US 12,405,933 B2
Content management system for trained machine learning models
Thomas Guzik, Edina, MN (US); Muhammad Adeel, Edina, MN (US); and Ryan Kucera, Columbia Heights, MN (US)
Assigned to Getac Technology Corporation, Taipei (TW); and WHP Workflow Solutions, Inc., North Charleston, SC (US)
Filed by Getac Technology Corporation, Taipei (TW); and WHP Workflow Solutions, Inc., North Charleston, SC (US)
Filed on Nov. 30, 2020, as Appl. No. 17/107,763.
Prior Publication US 2022/0171750 A1, Jun. 2, 2022
Int. Cl. G06F 16/21 (2019.01); G06N 5/04 (2023.01); G06N 20/00 (2019.01)

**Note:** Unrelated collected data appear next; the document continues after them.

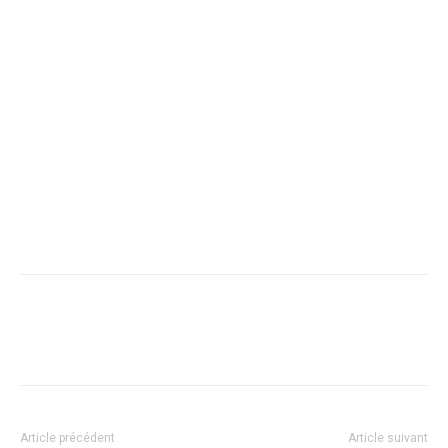
Article précédent
Article suivant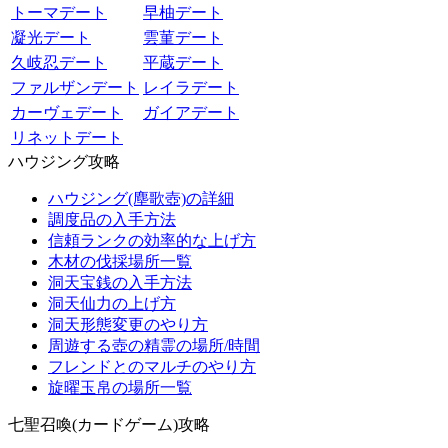
トーマデート
早柚デート
凝光デート
雲菫デート
久岐忍デート
平蔵デート
ファルザンデート
レイラデート
カーヴェデート
ガイアデート
リネットデート
ハウジング攻略
ハウジング(塵歌壺)の詳細
調度品の入手方法
信頼ランクの効率的な上げ方
木材の伐採場所一覧
洞天宝銭の入手方法
洞天仙力の上げ方
洞天形態変更のやり方
周遊する壺の精霊の場所/時間
フレンドとのマルチのやり方
旋曜玉帛の場所一覧
七聖召喚(カードゲーム)攻略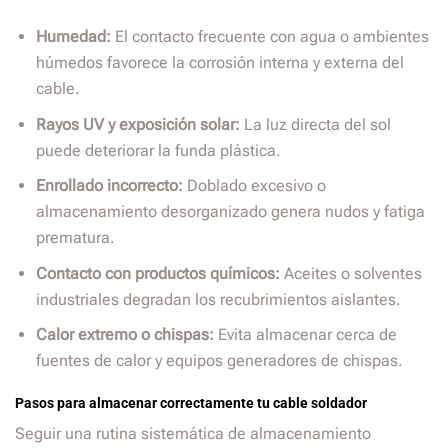
Humedad:
El contacto frecuente con agua o ambientes
húmedos favorece la corrosión interna y externa del
cable.
Rayos UV y exposición solar:
La luz directa del sol
puede deteriorar la funda plástica.
Enrollado incorrecto:
Doblado excesivo o
almacenamiento desorganizado genera nudos y fatiga
prematura.
Contacto con productos químicos:
Aceites o solventes
industriales degradan los recubrimientos aislantes.
Calor extremo o chispas:
Evita almacenar cerca de
fuentes de calor y equipos generadores de chispas.
Pasos para almacenar correctamente tu cable soldador
Seguir una rutina sistemática de almacenamiento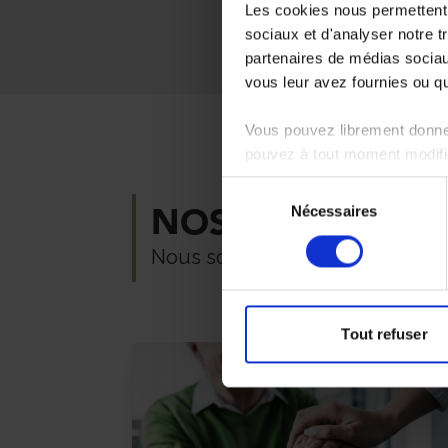
Les cookies nous permettent d
sociaux et d'analyser notre t
partenaires de médias sociaux
vous leur avez fournies ou qu'
Vous pouvez librement donner
pouvez à tout moment modifie
Sélection
NOS AUTRES AC
Nécessaires
du
consentement
Nous sommes là pour vous accom
Tout refuser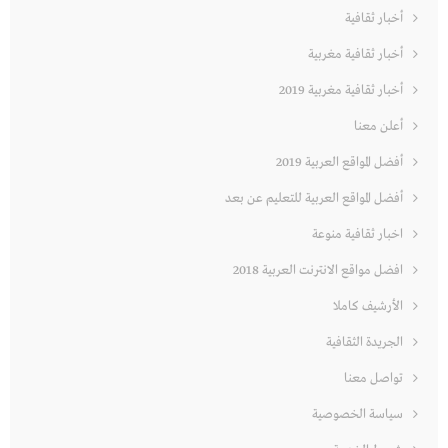
أخبار ثقافية
أخبار ثقافية مغربية
أخبار ثقافية مغربية 2019
أعلن معنا
أفضل المواقع العربية 2019
أفضل المواقع العربية للتعليم عن بعد
اخبار ثقافية منوعة
افضل مواقع الانترنت العربية 2018
الأرشيف كاملا
الجريدة الثقافية
تواصل معنا
سياسة الخصوصية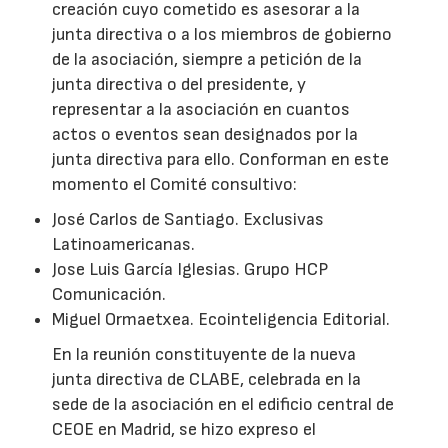
creación cuyo cometido es asesorar a la
junta directiva o a los miembros de gobierno
de la asociación, siempre a petición de la
junta directiva o del presidente, y
representar a la asociación en cuantos
actos o eventos sean designados por la
junta directiva para ello. Conforman en este
momento el Comité consultivo:
José Carlos de Santiago. Exclusivas
Latinoamericanas.
Jose Luis García Iglesias. Grupo HCP
Comunicación.
Miguel Ormaetxea. Ecointeligencia Editorial.
En la reunión constituyente de la nueva
junta directiva de CLABE, celebrada en la
sede de la asociación en el edificio central de
CEOE en Madrid, se hizo expreso el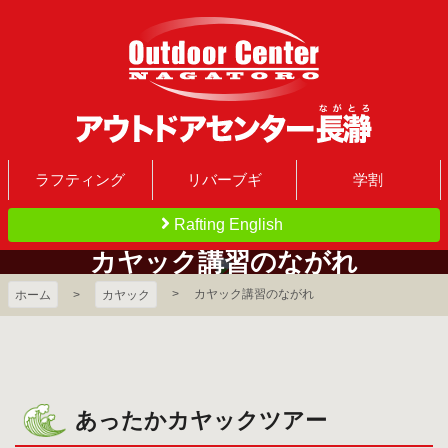
コ
ン
テ
ン
ツ
本
文
アウトドアセンター
へ
ラフティング
リバーブギ
学割
ス
Rafting English
長瀞｜地域最大規模の
キ
ッ
カ
ヤ
ッ
ク
講
習
の
な
が
れ
プ
ラフティング施設
カヤック講習のながれ
ホーム
カヤック
あったかカヤックツアー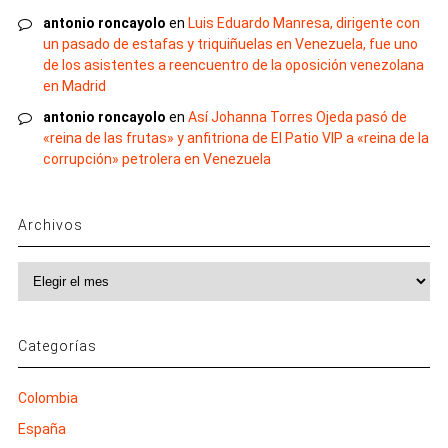
antonio roncayolo
en
Luis Eduardo Manresa, dirigente con
un pasado de estafas y triquiñuelas en Venezuela, fue uno
de los asistentes a reencuentro de la oposición venezolana
en Madrid
antonio roncayolo
en
Así Johanna Torres Ojeda pasó de
«reina de las frutas» y anfitriona de El Patio VIP a «reina de la
corrupción» petrolera en Venezuela
Archivos
Archivos
Categorías
Colombia
España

CPC G06F 16/219 (2019.01) [G06N 5/04 (2013.01); G06N 20/00 (2019.01)] 19 Claims
OG exemplary drawing
 
1. One or more non-transitory computer-readable storage media storing computer-executable instructions that, if executed by one or more processors, cause the one or more processors to perform acts comprising:
creating a first dataset comprised of first data and first annotations;
storing the first dataset in one or more data records in one or more data stores accessible by a content management system (CMS);
training a first machine learning (ML) model using the first dataset, until an output of the first ML model meets a first statistical confidence greater than a first threshold, the trained first ML model configured to output a first value of a first dependent variable derived from data of the first dataset, wherein the data of the first dataset is used as a first independent variable;
storing the trained first ML model in the one or more data records in the one or more data stores accessible by the CMS, wherein the one or more data records are comprised of fields for one or more of trained ML models, datasets, data underlying the datasets, statistical confidences of outputs of the trained ML models, and statistical confidence thresholds and the data records:
associate the trained ML models with respective datasets that are associated with respective underlying data;
associate the trained ML models with respective statistical confidences and corresponding respective thresholds; and
associate the trained ML models with at least some metadata indicating respective one or more independent variables and respective one or more dependent variables;
retrieving a second dataset comprised of second data and second annotations, training a second ML model using the second dataset, until an output of the second ML model meets a second statistical confidence greater than a second threshold, the trained second ML model configured to output a second value of the first dependent variable derived from data of the second dataset, wherein the data of the second dataset is used as a second independent variable different from the first independent variable;
retrieving a recommendation from the CMS to combine the second dataset with the first dataset based at least on the first statistical confidence, the second statistical confidence, and an association between the first dependent variable and a second dependent variable of the trained first ML model;
creating a third dataset from a combination of the first data, the second data, the first annotations, and the second annotations;
training a third ML model using the third dataset, until an output of the third ML model meets a third statistical confidence greater than a third threshold, the trained third ML model configured to output a third value of the first dependent variable derived from the first and second independent variables;
storing the third dataset in the one or more data records in the one or more data stores; and
tracking one or more performance measures of the trained first ML model with respect to one or more criteria for selecting one or more content sources.